While the actual ray tracer is in 3D, we'll reason through a 2D tracer. We'll have lots of circles and triangles in standard XY coordinates. We can start partitioning the scene into quadrants: +X +Y, +X -Y, etc. Now, when we draw a line (i.e., the ray) through the scene, rather than checking whether the ray is intersecting every circle and triangle, we can first check whether it is passing through any quadrant. If the ray doesn't pass through the quadrant, then the ray will also not pass through any object in the quadrant. The Oct Trees work very similarly, except besides X and Y, the scene is also split by +/- Z.

If the scene is split just once, this can likely provide some benefit, but for real practicality each octant of the tree must also be split repeatedly until only a few scene objects (i.e., spheres and triangles) remain in each octant. This is all well and good; however, four particular problems arise: first, where should each octant be split. Second, how many scene objects should be in each octant. Third, how should objects that straddle octant boundaries be handled? Finally, how does one practically render with an Oct Tree?

Where? Two possibilities were tried: splitting in the "center" of the objects and splitting in the center of the octant. If the split point is based on the objects, then each octant should have a similar number of objects. This bounds the depth of the Oct Tree by making each octant have a subset of the parent octant. However, this also forces every ray to traverse several levels of the Oct Tree, as every octant should contain scene objects. Instead, if each octant is split at its center, then many octants may be empty, but the ones with scene objects may have significant number of levels in the tree before reaching individual objects.

How many? Ideally, this number would be reached based on considerable experimentation and analysis. At present, the code just splits an octant when it contains more than 16 scene objects. Given the 50k triangle scene from the previous post, this would create roughly 3000 final octants, 375 parent octants, 47 grandparents, 6 great grandparents, and 1 root. Ideally.

Yet, the split points are never ideal and so the octants are imbalanced. Especially as some scene objects will cross the octant boundaries. For example, a sphere placed at the origin is present in all 8 octants. So the Oct Tree places the scene object into every octant that it is present within. Rather than computing whether the object is precisely within the octant, the Oct Tree creates a bounding cube around the object. Back to the 2D space, draw a triangle from (1,1), (-1, 1), and (-1, -1). A square around this triangle would also include (1, -1), and therefore the triangle would also be "part" of the +X -Y quadrant. I would be happy to switch to computing whether the object intersects the octant boundary planes; however, that would be when I understand the math involved.

The final issue is how to put the Oct Tree into practice. In the immediate, the intersect code follows:

    if (No Octants) 

        foreach SceneObject in OctTree

{

            Compute Distance for Ray to Intersect Object

}

        Return closest object or none

    foreach Octant in OctTree {

        Compute Distance for Ray to intersect Octant

}

    Sort Distances

    Select closest octant 

    do {

        Recurse on octant

        if (Object returned) return object

        Select next closest octant

    } while (Octants remain)

    return none

A potential optimization is to handle shadows, reflected rays, etc from the lowest octant rather than starting at the root. However, implementing such an optimization requires significant state tracking, which also impedes making the ray tracer multi-threaded.

In a future part 4, I'll explore the hurdles of making the tracer multi-threaded rather than its current implementation of one thread.
:::
Tasks to perform ->
1) In the Oct Tree text, reproduce word for word the passage from "Select next closest" up to and including "ray tracer multi-threaded.".
2) According to the Oct Tree text, how many scene objects must an octant contain before the current code splits it?

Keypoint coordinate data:
:::
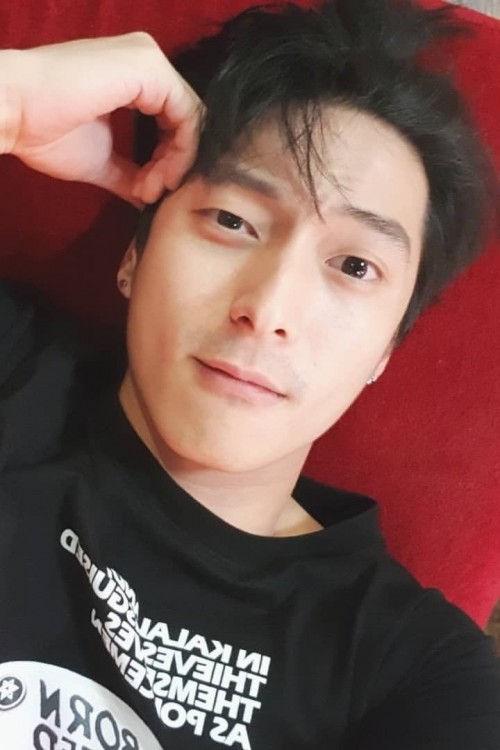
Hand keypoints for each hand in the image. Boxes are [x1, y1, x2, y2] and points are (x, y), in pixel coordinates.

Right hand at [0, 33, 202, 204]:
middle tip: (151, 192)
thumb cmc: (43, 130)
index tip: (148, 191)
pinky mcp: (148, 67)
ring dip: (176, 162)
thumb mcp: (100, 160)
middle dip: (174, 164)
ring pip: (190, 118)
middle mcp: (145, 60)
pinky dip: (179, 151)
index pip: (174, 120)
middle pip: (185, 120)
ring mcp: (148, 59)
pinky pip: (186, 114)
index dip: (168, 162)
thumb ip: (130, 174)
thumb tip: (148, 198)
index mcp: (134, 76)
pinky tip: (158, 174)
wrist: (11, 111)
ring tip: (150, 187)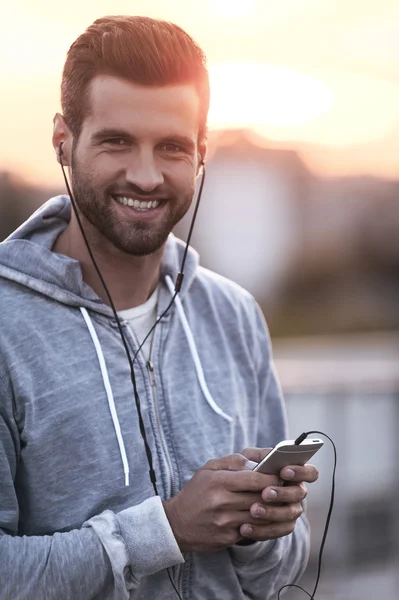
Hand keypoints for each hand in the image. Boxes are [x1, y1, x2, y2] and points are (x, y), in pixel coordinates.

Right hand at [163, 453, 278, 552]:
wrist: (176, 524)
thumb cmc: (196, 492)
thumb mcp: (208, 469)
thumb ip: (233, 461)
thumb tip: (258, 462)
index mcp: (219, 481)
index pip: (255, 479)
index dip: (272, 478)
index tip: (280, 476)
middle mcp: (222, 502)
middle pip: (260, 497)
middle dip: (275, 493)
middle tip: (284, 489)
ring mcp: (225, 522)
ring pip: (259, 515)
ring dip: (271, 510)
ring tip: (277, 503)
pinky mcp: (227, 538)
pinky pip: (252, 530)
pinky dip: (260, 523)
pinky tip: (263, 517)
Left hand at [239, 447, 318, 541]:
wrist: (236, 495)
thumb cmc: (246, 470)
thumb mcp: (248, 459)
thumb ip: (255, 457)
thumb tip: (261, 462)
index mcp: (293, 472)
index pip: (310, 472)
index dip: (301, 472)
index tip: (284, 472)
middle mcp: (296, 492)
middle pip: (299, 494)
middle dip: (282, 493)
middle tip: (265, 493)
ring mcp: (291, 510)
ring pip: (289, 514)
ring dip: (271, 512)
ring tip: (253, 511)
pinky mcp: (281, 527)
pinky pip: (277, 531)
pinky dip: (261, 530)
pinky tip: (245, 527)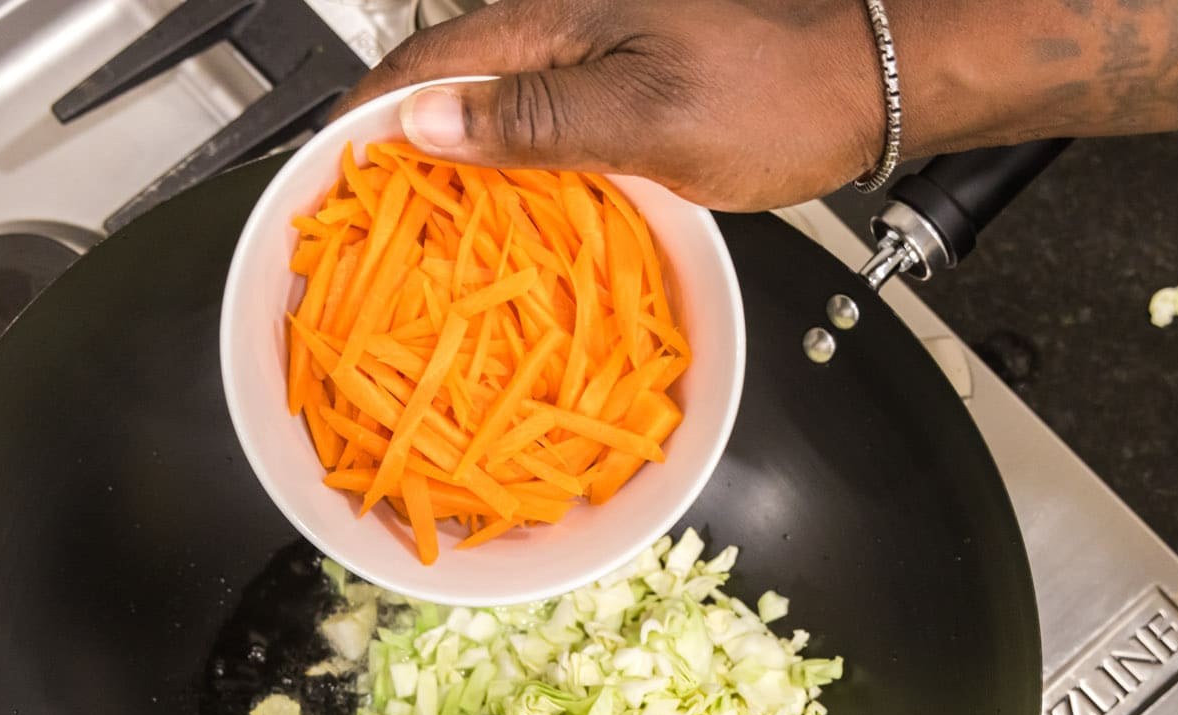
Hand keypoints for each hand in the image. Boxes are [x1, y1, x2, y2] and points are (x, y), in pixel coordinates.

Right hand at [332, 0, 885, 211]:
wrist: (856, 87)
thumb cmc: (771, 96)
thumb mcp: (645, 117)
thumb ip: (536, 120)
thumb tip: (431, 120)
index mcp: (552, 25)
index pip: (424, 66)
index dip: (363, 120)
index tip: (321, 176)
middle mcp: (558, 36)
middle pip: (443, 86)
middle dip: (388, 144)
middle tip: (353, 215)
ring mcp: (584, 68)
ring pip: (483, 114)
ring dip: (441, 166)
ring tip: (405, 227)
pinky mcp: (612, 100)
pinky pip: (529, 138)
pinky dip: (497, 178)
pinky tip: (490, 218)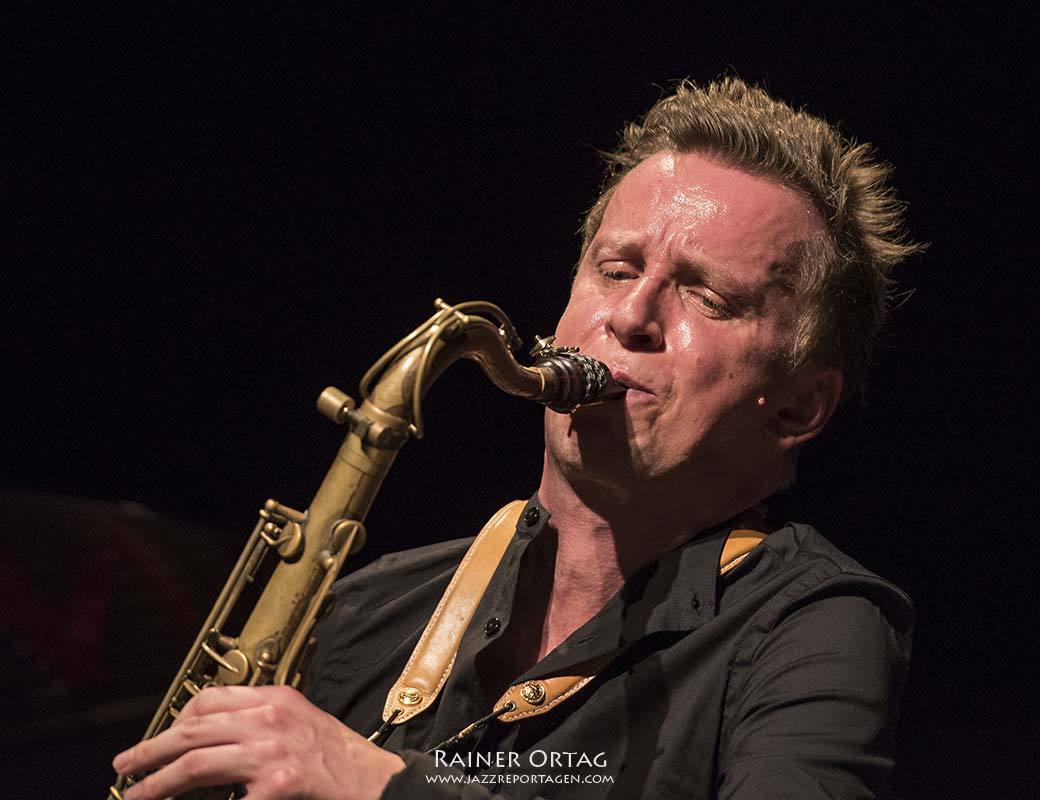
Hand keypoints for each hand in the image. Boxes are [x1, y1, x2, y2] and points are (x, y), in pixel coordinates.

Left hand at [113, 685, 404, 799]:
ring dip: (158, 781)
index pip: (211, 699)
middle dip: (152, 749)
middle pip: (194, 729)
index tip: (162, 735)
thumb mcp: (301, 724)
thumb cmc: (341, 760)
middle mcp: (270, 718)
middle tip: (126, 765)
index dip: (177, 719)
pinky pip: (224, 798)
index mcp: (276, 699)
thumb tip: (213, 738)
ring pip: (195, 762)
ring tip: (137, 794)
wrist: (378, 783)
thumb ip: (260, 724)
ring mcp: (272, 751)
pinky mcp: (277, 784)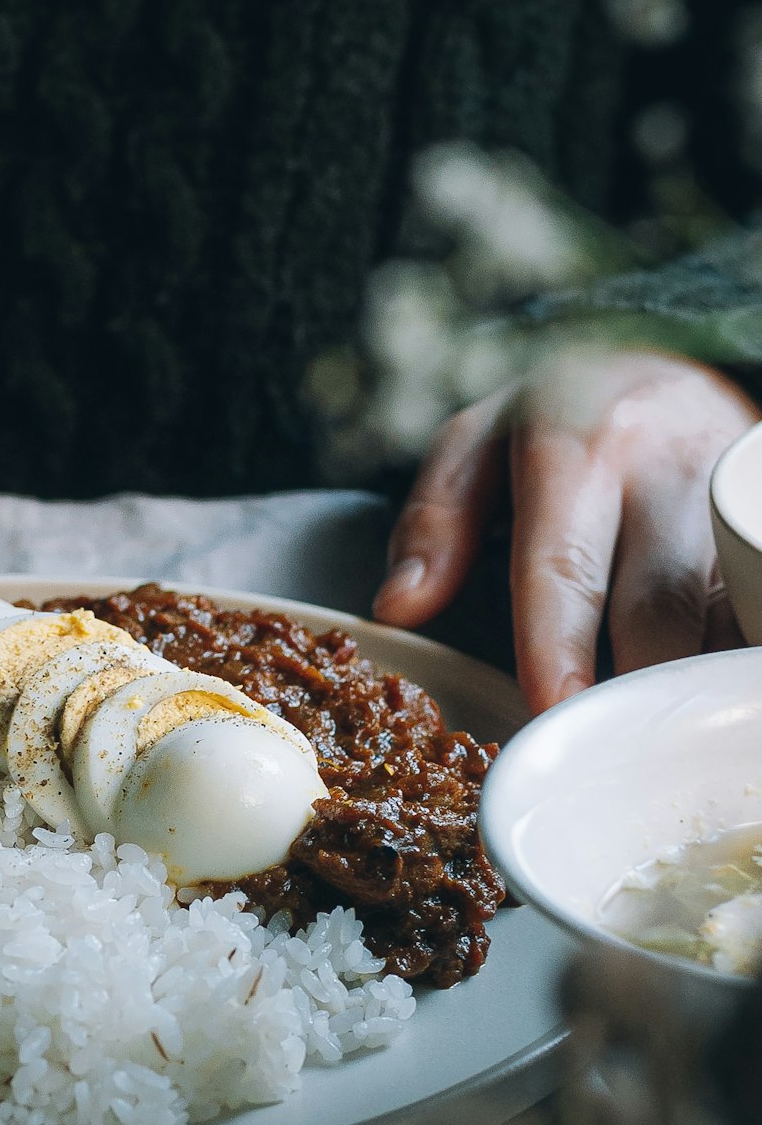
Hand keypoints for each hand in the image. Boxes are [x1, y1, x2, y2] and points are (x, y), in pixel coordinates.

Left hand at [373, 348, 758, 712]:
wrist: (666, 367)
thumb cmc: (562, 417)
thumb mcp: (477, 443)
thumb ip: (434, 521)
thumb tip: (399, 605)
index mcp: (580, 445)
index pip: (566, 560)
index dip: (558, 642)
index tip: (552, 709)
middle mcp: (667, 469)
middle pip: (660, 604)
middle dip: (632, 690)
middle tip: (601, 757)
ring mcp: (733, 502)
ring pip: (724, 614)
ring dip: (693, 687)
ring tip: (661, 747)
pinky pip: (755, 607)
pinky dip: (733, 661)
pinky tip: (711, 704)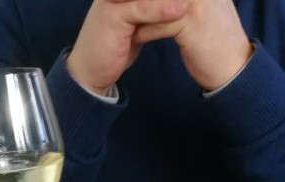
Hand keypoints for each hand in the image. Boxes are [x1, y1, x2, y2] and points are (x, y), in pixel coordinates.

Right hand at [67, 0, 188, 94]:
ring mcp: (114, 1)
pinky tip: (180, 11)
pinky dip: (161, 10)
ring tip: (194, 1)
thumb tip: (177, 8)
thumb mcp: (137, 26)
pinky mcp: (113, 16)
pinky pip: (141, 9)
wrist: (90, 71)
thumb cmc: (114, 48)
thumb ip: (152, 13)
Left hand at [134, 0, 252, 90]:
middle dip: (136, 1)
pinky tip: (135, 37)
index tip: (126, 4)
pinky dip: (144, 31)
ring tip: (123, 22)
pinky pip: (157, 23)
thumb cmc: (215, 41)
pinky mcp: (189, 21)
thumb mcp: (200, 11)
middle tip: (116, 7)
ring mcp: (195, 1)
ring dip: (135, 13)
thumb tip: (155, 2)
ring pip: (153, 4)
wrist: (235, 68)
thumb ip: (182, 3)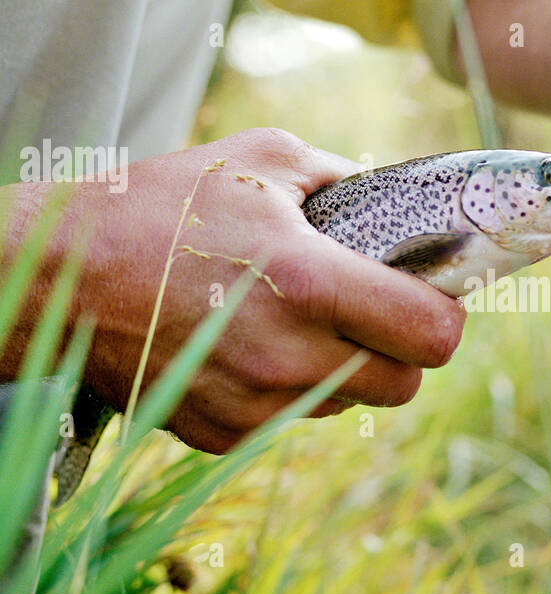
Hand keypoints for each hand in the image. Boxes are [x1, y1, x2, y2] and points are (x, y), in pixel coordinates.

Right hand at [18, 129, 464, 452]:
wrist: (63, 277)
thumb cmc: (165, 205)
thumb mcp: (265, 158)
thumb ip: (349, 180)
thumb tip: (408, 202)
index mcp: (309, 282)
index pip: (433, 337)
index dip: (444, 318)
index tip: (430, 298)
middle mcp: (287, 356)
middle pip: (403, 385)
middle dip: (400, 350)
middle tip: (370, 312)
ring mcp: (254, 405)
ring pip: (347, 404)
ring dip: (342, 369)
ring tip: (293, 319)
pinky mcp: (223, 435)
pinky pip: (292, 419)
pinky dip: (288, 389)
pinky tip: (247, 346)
:::
Answers for the tasks ->
1)
Select next closest octant

    } while (Octants remain)

    return none

A potential optimization is to handle shadows, reflected rays, etc from the lowest octant rather than starting at the root. However, implementing such an optimization requires significant state tracking, which also impedes making the ray tracer multi-threaded.

2) More than 16 scene objects.